Maine Grains was featured in a New York Times editorial recently, which emphasized the success of its business model based on the revival of grains. The company’s success is grounded in its statewide commitment to collaborate with other businesses.
“This is a new model that could be showing promise for rural areas and is challenging this notion of, ‘why would you run a business that cannot scale at the cheapest possible cost and make the most amount of money,'” Lambke said. “That’s how we build business.”
She pointed out that this new Maine economic model is different from the larger industrial scale flour mills that produce the likes of Gold Medal. Those larger mills function on a highly automated system that is controlled in a control room and employs two people. Using a manual system, like at Maine Grains, allows her to have 20 people on staff.

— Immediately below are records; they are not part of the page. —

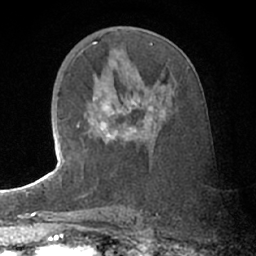
Breast MRI (dynamic contrast-enhanced), one axial slice; slice 37 of 66 in the series (ordered by position); cropped to one breast; dynamic contrast-enhanced series, time point 2 of 7 at this slice position (early post-contrast); 1.5 T; TE 3 ms, TR 6.2 ms; 2.4 mm slice thickness; 256 × 256 image matrix. Female patient.
Annotated regions visible in this slice (semi-automatically segmented with operator editing):
- enhancing-tissue mask used for the functional tumour volume (all voxels passing the contrast-enhancement thresholds inside the analysis volume; usually the tumour): bounding box <77,95,166,138> (left, top, right, bottom; pixels)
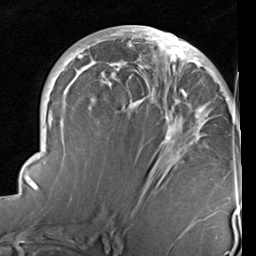
Breast MRI (dynamic contrast-enhanced), one axial slice; cropped to one breast; dynamic contrast-enhanced series, time point 2 of 6 at this slice position (early post-contrast); 1.5 T; TE 2 ms, TR 5.1 ms; 256 × 256 image matrix. Female patient.
Annotated regions visible in this slice (semi-automatic segmentation, software-assisted and operator-edited):
- enhancing-tissue mask used for the functional tumour volume (all voxels passing the contrast-enhancement thresholds inside the analysis volume; usually the tumour): box from (x=22, y=27) to (x=238, y=235) px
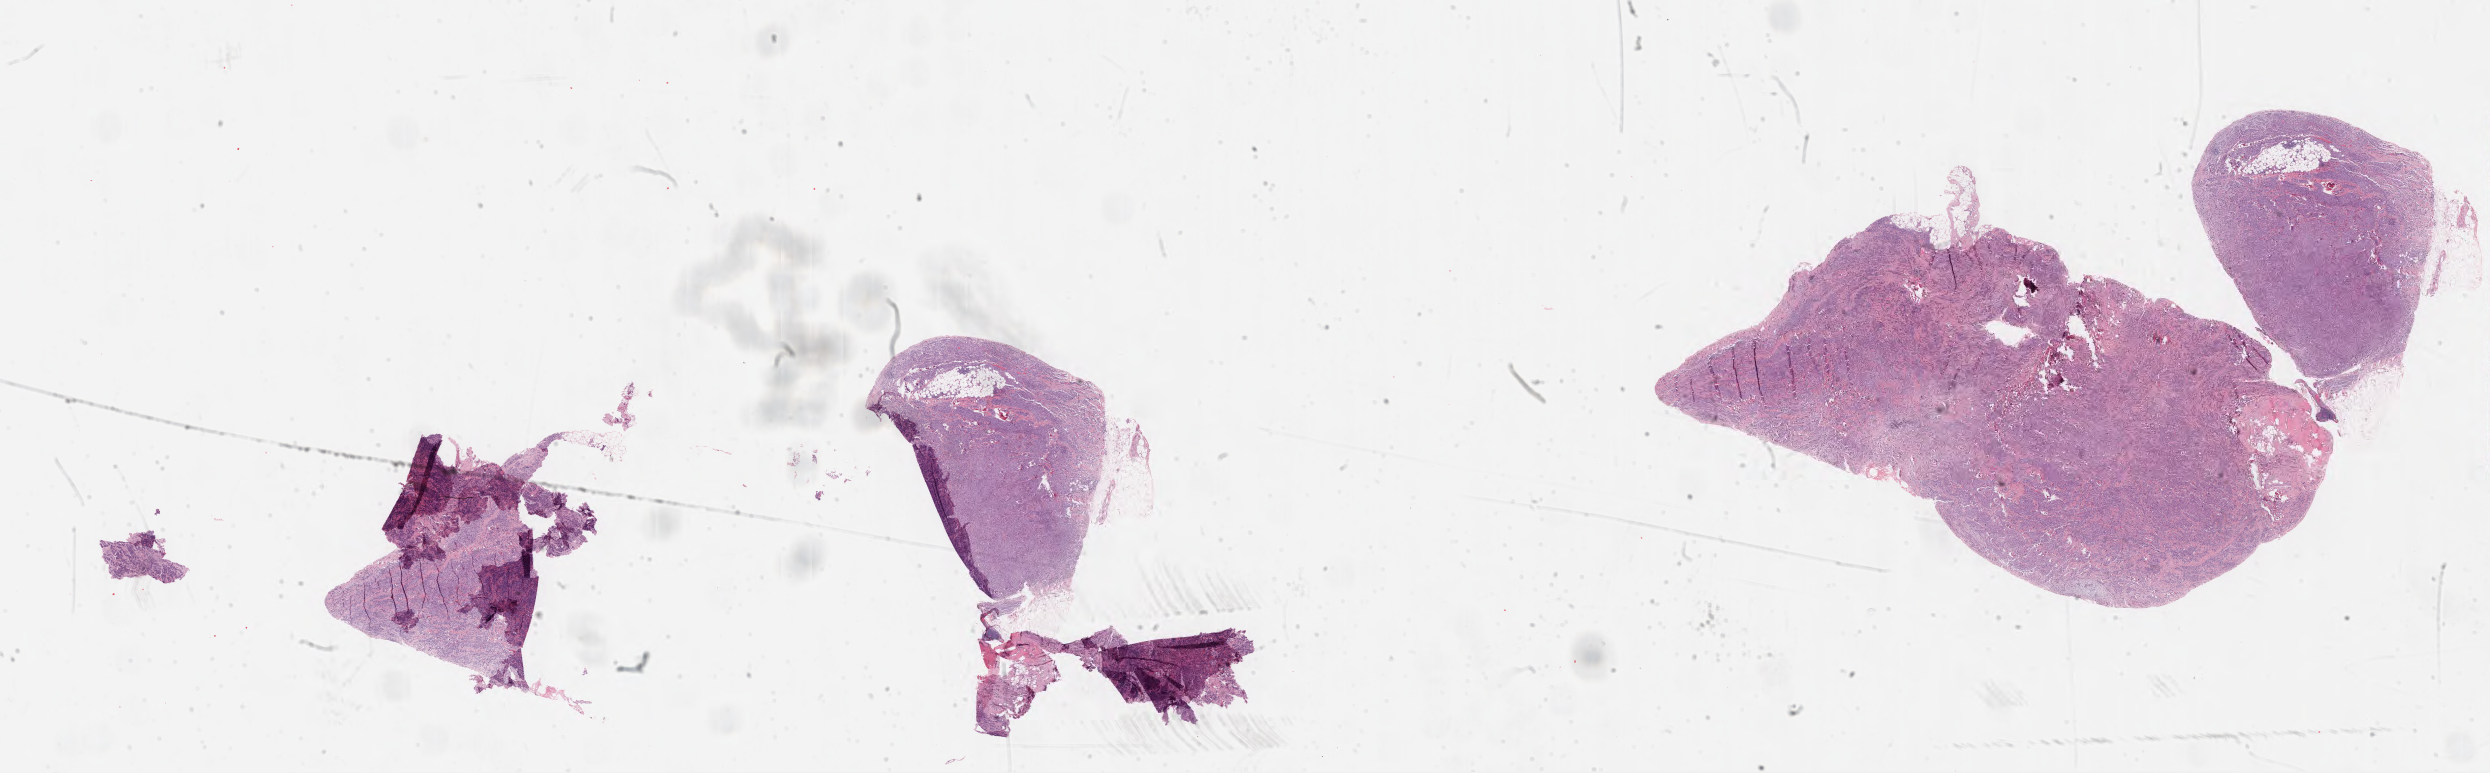
H&E whole-slide image, a low-resolution overview of the entire scanned area, about 40.2 x 12.5 mm, FFPE section, primary tumour sample from the mesothelium. Male patient; age at initial diagnosis 71 years.
Diagnosis: Epithelioid mesothelioma, malignant. Laterality: right. AJCC pathologic stage: III (6th edition).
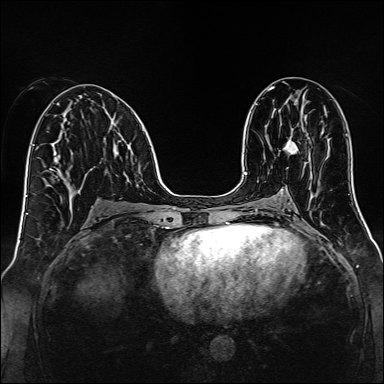
Breast MRI, one axial slice. Slice 69 of 160 in the series (ordered by position). Dynamic contrast-enhanced series, time point 2 of 7 at this slice position (early post-contrast). 1.5 T. TE 2.3 ms, TR 5.2 ms. 1 mm slice thickness. 384 × 384 image matrix, field of view 320 × 320 mm. Female patient.
Annotated regions visible in this slice (semi-automatic segmentation, software-assisted and operator-edited):
- enhancing-tissue mask used for the functional tumour volume (all voxels passing the contrast-enhancement thresholds inside the analysis volume; usually the tumour): bounding box [x1, y1, x2, y2] px = [284, 139, 298, 154]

“If we’re selling enough grain to create more jobs, I would rather create more jobs in an area like this,” Lambke said. “One of the reasons why Maine is such a model right now for the revival of grains is the commitment to collaboration.”
This includes connecting with farmers, working alongside the University of Maine, which has been a key player in getting the money to focus on grains and their trials, and the brewing community, whose main ingredient is grain, which can be sourced locally.
“Brewers have come to realize that their primary ingredient can be locally grown,” she said. “The strength of our craft brewing industry really helps the grain industry. When you have a grain economy in place in the state, you have grain for bread, grain for chefs, grains for beer, but part of the cycle here at the mill is that byproducts of the cleaning process here become available to backyard livestock producers at very affordable rates.”
“There’s a cyclical ecosystem that forms around the grain economy,” she said.
At Maine Grains, Lambke is proud of her staff and their ability to adapt and learn, especially since stone milling is not a skill that people can formally learn anymore.
“People being hired here to do the milling are learning to do it on the job,” she said. Several of her employees, she added, have shifted to different positions in the company since they were hired.
“We’re all learning new things as we go,” she said. “We’re assessing the pinch point at any given point in time and continuing to solve those pinch points, which will just keep advancing us down the path of doing a better job over time at making flour and running our business and reaching people. I think that story inspires people.”